But look out for a novel by SERGE GAINSBOURG: 'Eugene Sokolov'!

It's about a painter who can't hold his farts and manages to make money out of this desease: Everytime he farts, his lines get scrape and thus he creates a new form of 'abstract painting'. Later he puts paper between his cheeks right after a shit and sells these 'paintings' (comes close to your idea, eh?). His style is becoming really 'hip' in the art-scene and he's becoming a star. Of course, at the end he dies of a kind of colon desease or something.

Very funny and cynical. Gainsbourg said, it was a parable on the arts-business.
 
ponder:
sorry, I just can't buy these beershit-pics.
But look out for a novel by SERGE GAINSBOURG: 'Eugene Sokolov'!

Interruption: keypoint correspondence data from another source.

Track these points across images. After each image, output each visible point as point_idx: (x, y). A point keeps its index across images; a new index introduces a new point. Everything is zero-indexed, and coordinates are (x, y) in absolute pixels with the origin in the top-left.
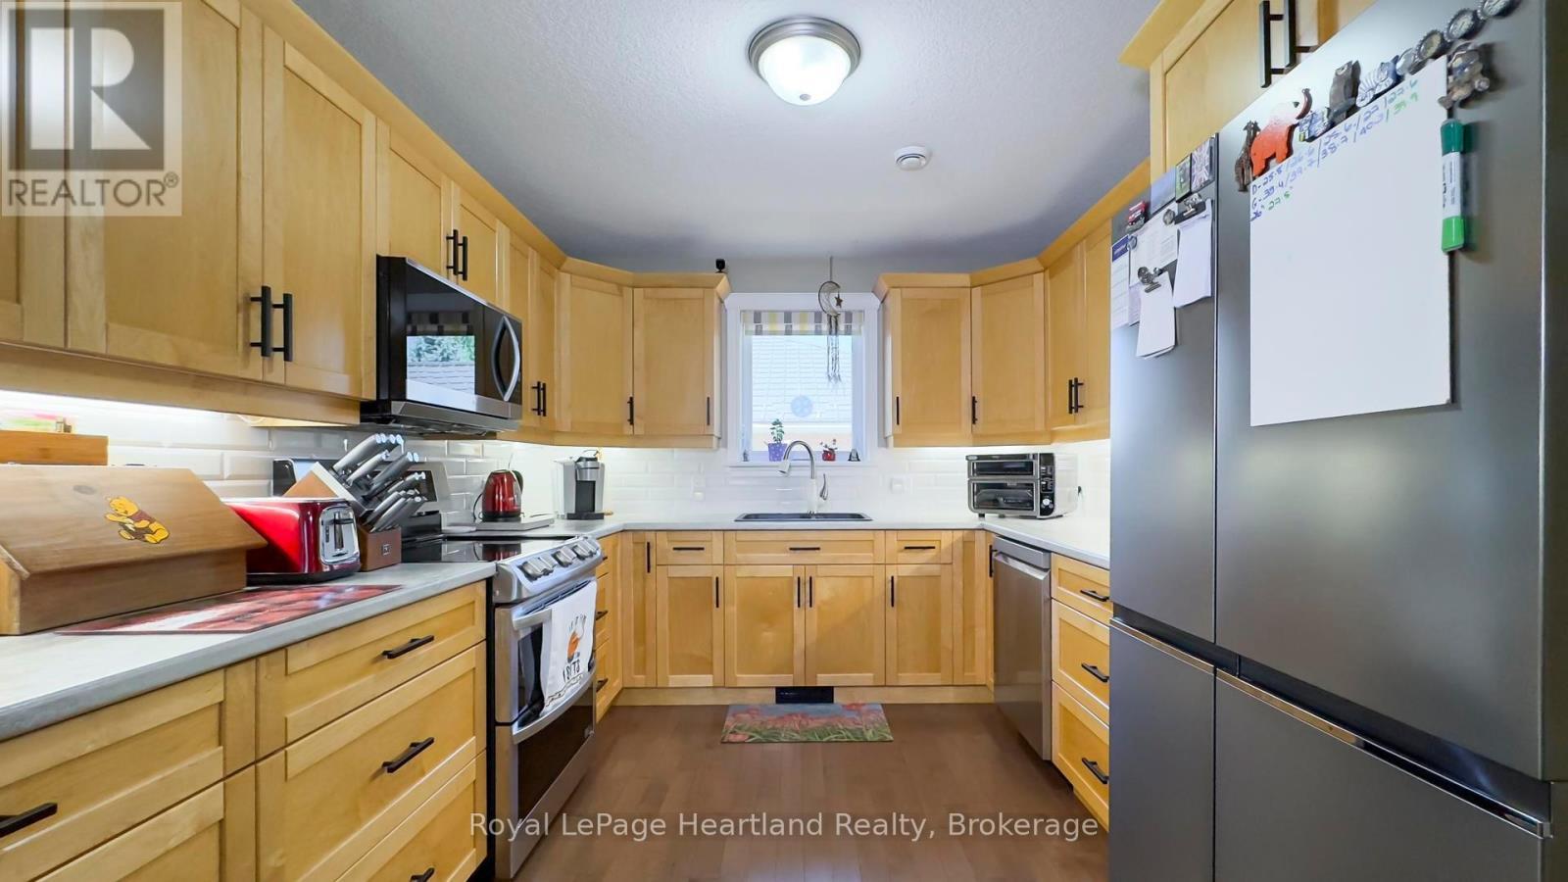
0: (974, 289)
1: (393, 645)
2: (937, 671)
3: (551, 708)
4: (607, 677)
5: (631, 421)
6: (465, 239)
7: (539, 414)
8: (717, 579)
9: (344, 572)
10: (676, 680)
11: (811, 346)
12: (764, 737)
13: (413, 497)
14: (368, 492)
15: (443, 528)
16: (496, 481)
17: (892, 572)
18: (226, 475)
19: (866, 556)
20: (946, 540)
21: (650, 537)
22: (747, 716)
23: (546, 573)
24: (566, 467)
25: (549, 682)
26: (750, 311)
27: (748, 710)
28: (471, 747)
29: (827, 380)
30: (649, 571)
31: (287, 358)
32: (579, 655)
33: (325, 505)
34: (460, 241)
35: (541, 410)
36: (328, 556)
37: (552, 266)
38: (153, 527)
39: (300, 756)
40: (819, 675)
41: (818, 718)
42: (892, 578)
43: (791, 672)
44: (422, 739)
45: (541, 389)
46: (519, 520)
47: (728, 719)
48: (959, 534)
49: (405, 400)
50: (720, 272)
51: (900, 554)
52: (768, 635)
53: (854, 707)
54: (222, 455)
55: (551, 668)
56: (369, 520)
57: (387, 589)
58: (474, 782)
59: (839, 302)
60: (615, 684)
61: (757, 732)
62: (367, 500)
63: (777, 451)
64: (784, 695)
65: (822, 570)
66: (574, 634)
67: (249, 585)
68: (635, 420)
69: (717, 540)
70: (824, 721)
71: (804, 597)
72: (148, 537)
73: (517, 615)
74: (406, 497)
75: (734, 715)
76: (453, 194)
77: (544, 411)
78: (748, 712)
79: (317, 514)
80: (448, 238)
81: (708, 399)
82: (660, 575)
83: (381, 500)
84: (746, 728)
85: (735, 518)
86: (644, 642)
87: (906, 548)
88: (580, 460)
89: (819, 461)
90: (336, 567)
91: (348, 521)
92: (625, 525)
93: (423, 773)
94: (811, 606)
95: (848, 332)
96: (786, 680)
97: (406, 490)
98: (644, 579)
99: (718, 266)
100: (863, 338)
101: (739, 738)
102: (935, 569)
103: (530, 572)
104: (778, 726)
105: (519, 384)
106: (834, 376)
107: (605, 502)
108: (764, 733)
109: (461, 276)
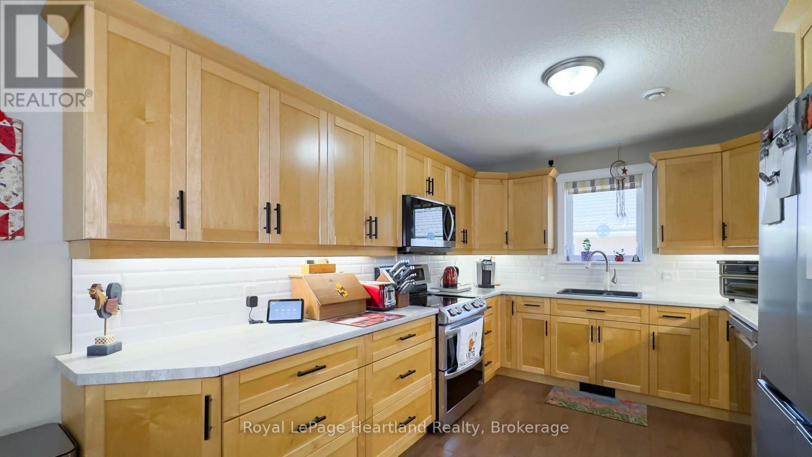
0: (723, 153)
1: (403, 336)
2: (688, 393)
3: (461, 369)
4: (492, 360)
5: (507, 243)
6: (433, 179)
7: (464, 243)
8: (546, 321)
9: (391, 308)
10: (526, 368)
11: (607, 198)
12: (568, 405)
13: (412, 282)
14: (399, 280)
15: (428, 290)
16: (447, 271)
17: (653, 329)
18: (363, 272)
19: (636, 318)
20: (695, 314)
21: (514, 298)
22: (561, 393)
23: (459, 313)
24: (478, 264)
25: (460, 358)
26: (570, 182)
27: (563, 391)
28: (430, 376)
29: (616, 217)
30: (513, 314)
31: (376, 238)
32: (474, 349)
33: (387, 285)
34: (431, 180)
35: (465, 241)
36: (387, 303)
37: (470, 178)
38: (345, 292)
39: (377, 366)
40: (604, 380)
41: (602, 403)
42: (654, 333)
43: (588, 376)
44: (412, 370)
45: (465, 232)
46: (457, 287)
47: (551, 392)
48: (706, 311)
49: (410, 246)
50: (551, 166)
51: (660, 319)
52: (574, 354)
53: (628, 403)
54: (361, 267)
55: (461, 352)
56: (399, 290)
57: (401, 316)
58: (431, 390)
59: (624, 171)
60: (496, 365)
61: (564, 402)
62: (399, 283)
63: (586, 255)
64: (584, 387)
65: (606, 323)
66: (471, 340)
67: (367, 310)
68: (509, 242)
69: (547, 302)
70: (605, 406)
71: (596, 337)
72: (344, 295)
73: (448, 329)
74: (409, 282)
75: (555, 391)
76: (429, 162)
77: (466, 241)
78: (562, 391)
79: (384, 288)
80: (427, 180)
81: (545, 231)
82: (518, 317)
83: (403, 283)
84: (559, 399)
85: (557, 292)
86: (511, 347)
87: (664, 316)
88: (484, 261)
89: (612, 261)
90: (389, 306)
91: (393, 291)
92: (502, 292)
93: (413, 382)
94: (599, 342)
95: (632, 187)
96: (585, 380)
97: (410, 280)
98: (511, 318)
99: (549, 164)
100: (642, 190)
101: (554, 402)
102: (686, 331)
103: (452, 313)
104: (578, 402)
105: (454, 233)
106: (622, 214)
107: (495, 280)
108: (569, 404)
109: (431, 194)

It's about a painter who can't hold his farts and manages to make money out of this desease: Everytime he farts, his lines get scrape and thus he creates a new form of 'abstract painting'. Later he puts paper between his cheeks right after a shit and sells these 'paintings' (comes close to your idea, eh?). His style is becoming really 'hip' in the art-scene and he's becoming a star. Of course, at the end he dies of a kind of colon desease or something. ;-))
The concept mentionned by Ponder, which is news to me, would consist of an assorment of shitty ass stamps, displayed as a floral arrangement.